Greg Samuel, who lives in Washington DC, said that while he isn't confused about boosters, he doesn't expect a smooth roll-out process.

"The guidance I have received from my healthcare provider has been decent," he said. "I think most people will know how this game works after the first go-round, but since that system was a huge disaster…I expect another disaster rollout to follow."

Among unvaccinated Americans, a recent poll from the Kaiser Family Foundation found that 71% believe boosters are a sign that vaccines are not working.

"I do not see a need for boosters if the vaccine doesn't work like it's supposed to," said Jenson Bland, a 21-year-old unvaccinated resident of Georgia. "I only see it as a money-maker."

What scientists are saying

Elderly and immunocompromised Americans have been recommended to get the booster shotImage source, Getty Images
Image caption, Elderly and immunocompromised Americans have been recommended to get the booster shot

Dr Priscilla Hanudel, a Los Angeles-based emergency doctor, told the BBC she isn't surprised that people are confused.

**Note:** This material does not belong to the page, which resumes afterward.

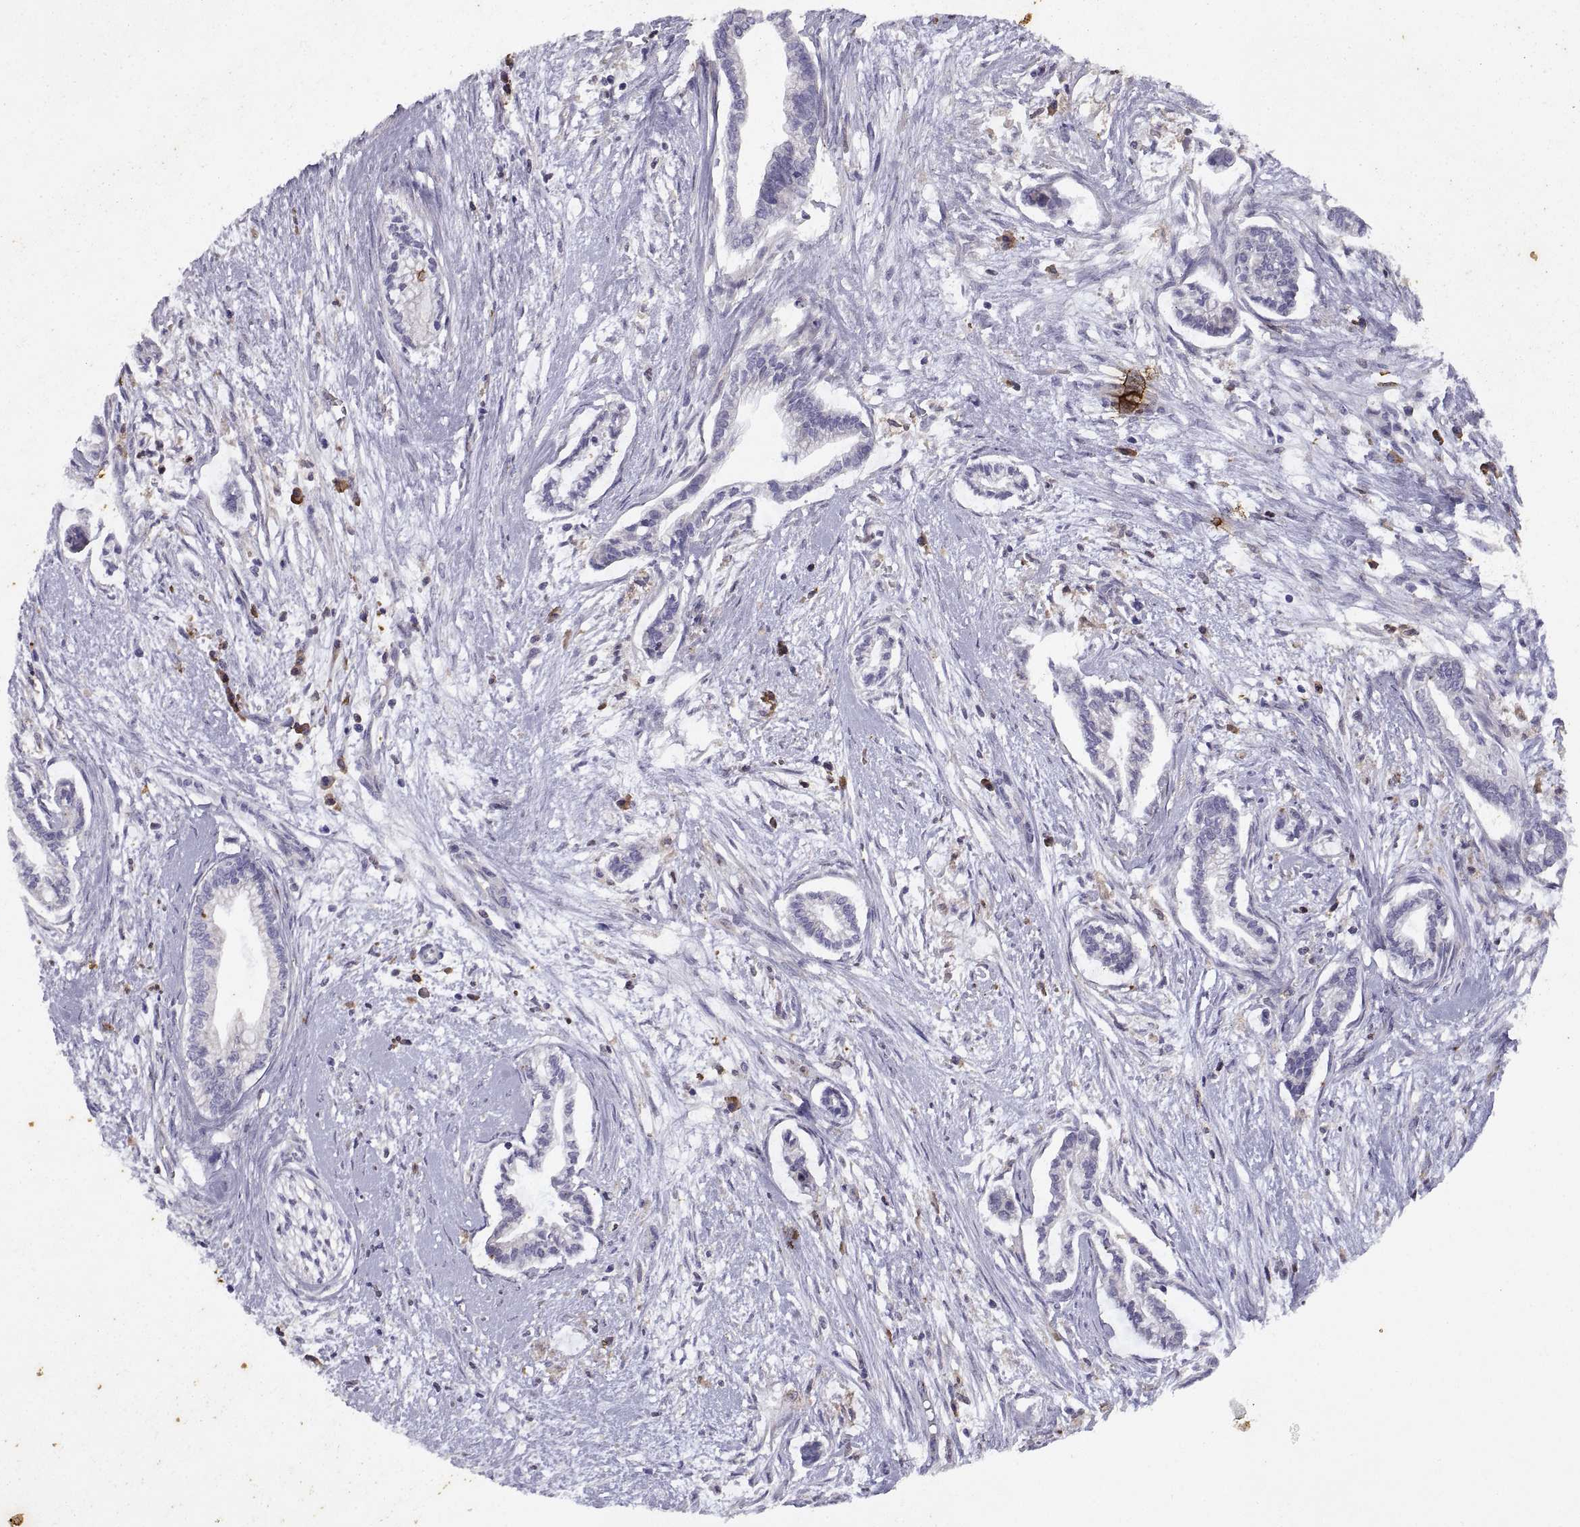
{"staining": {"intensity": "negative", "quantity": "none", "location": "none"}, "tissue": "cervical cancer", "cell_type": "Tumor cells", "image_type": "cancer", "snomed": [{"axis": "morphology", "description": "Adenocarcinoma, NOS"}, {"axis": "topography", "description": "Cervix"}], "caption": "IHC histopathology image of cervical adenocarcinoma stained for a protein (brown), which demonstrates no expression in tumor cells.", "gene": "DOK3", "patient": {"sex": "female", "age": 62}}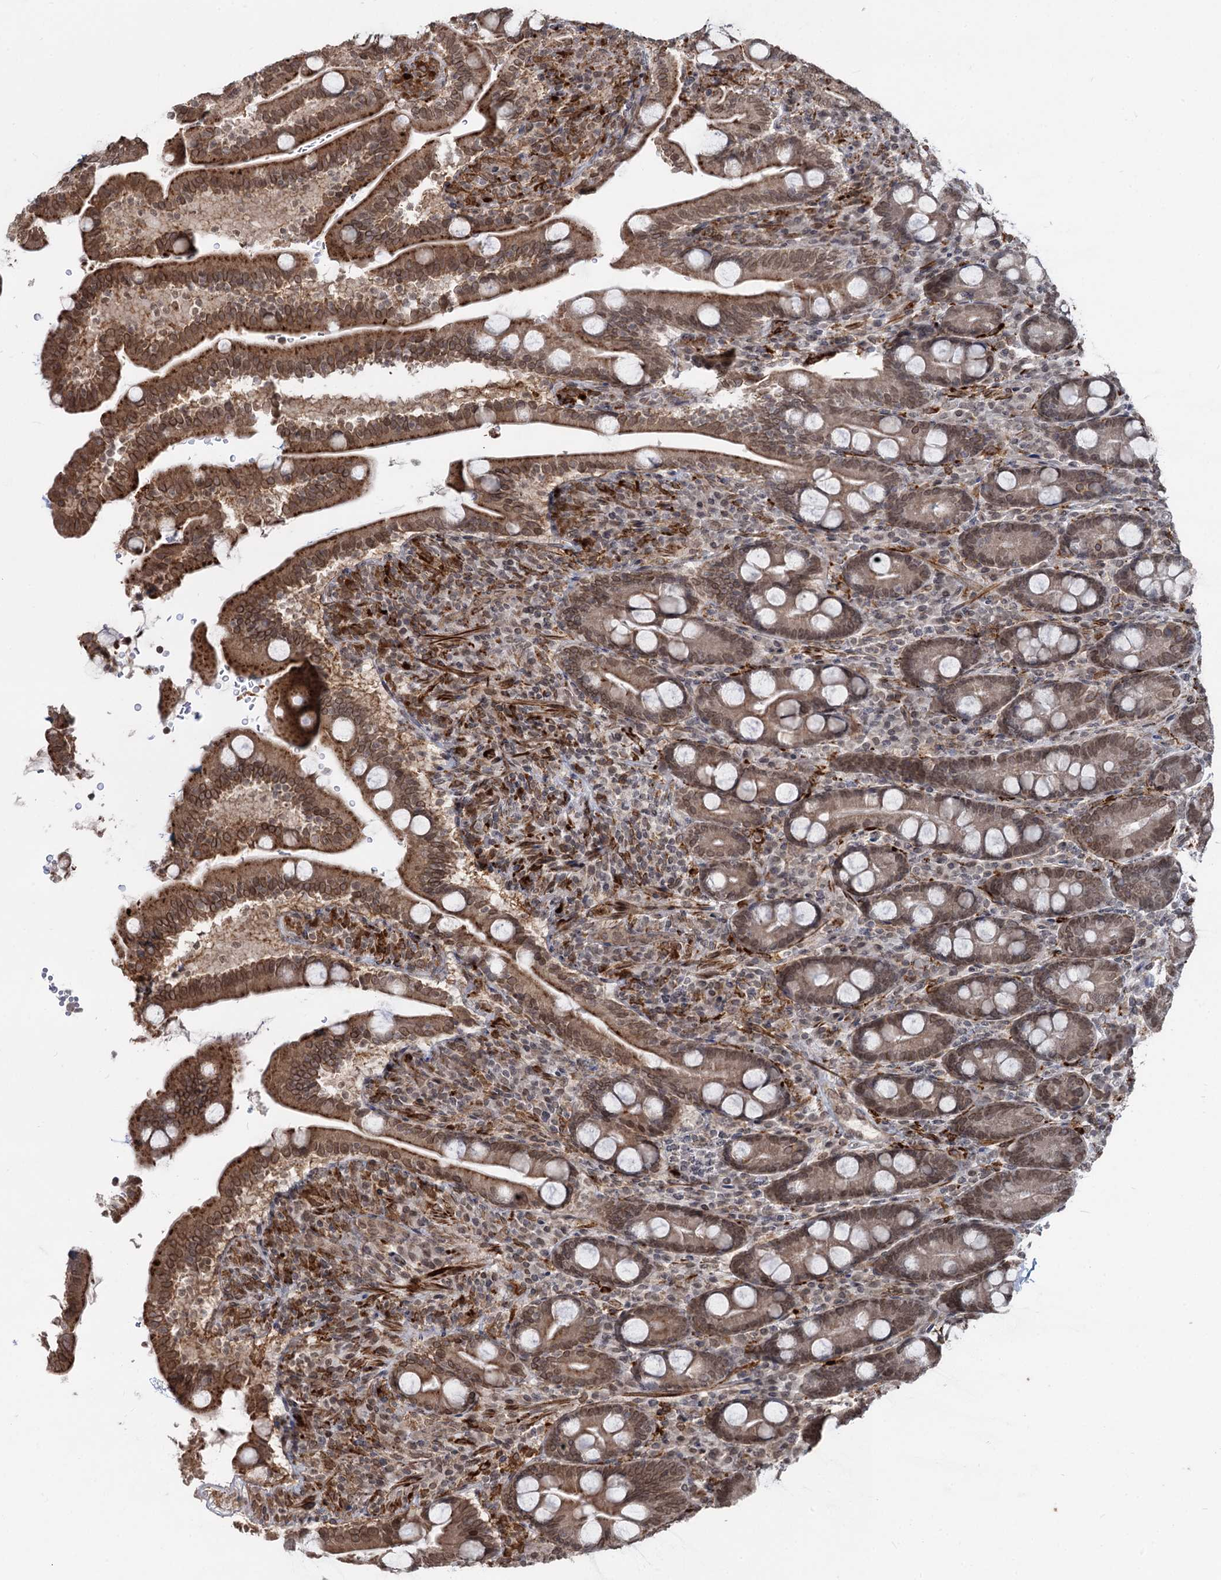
{"staining": {"intensity": "moderate", "quantity": ">75%", "location": "cytoplasmic/membranous,nuclear"}, "tissue": "duodenum", "cell_type": "Glandular cells", "image_type": "normal", "snomed": [{"axis": "morphology", "description": "Normal tissue, NOS"}, {"axis": "topography", "description": "Duodenum"}], "caption": "A histopathology image showing moderate cytoplasmic/membranous,nuclear staining in approximately >75% of glandular cells in unremarkable duodenum, as visualized by brown immunohistochemical staining.", "gene": "RNF6", "patient": {"sex": "male", "age": 35}}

"There's so many different steps in the process. I think it can be a little hard for people to understand until final approvals are in," she said.

Currently, Dr Hanudel recommends that immunocompromised people "definitely" receive an additional dose of the vaccine. She believes that it is likely that boosters will be authorised for the general public as immunity wanes.

"I think it's going to look similar to the flu shot once a year," she said. "Whether that's a booster or thought of as just another annual shot, I think it's going to happen forever for everyone eventually."

Julia Raifman, an assistant professor at Boston University's School of Public Health who tracks Covid-19 policies, said that the debate over boosters is a sign that the US needs to "reset" pandemic policymaking.

"Strong, clear, well thought out and vetted messages from national leaders is key to communicating in a crisis," she said. "We didn't see a well-developed policy decision with boosters or with the May guidance that people remove masks. In both cases it really undercut public health."

Dr Monica Gandhi, an infectious diseases physician and professor at the University of California San Francisco, said that while she believes that immunocompromised people and at-risk frontline workers should get additional jabs, other vaccine doses should be sent abroad to countries with low vaccination rates.

Media caption, Ros Atkins looks at the ethics of Western countries rolling out Covid booster jabs while millions globally remain unvaccinated

"There's a moral and ethical obligation. We've had these vaccines for 10 months and we managed to only get 4% in the hands of low-income countries," she said.

The World Health Organization has called on wealthier nations to hold off on widespread rollouts of booster shots until vaccination rates go up in lesser developed countries. In September, WHO Director-General Tedros Adhanom Ghebreyesus said it was "really not right" to give boosters to "healthy populations".

Dr Gandhi added: "From a public health perspective, no one is safe from the emergence of other variants unless we get transmission down worldwide."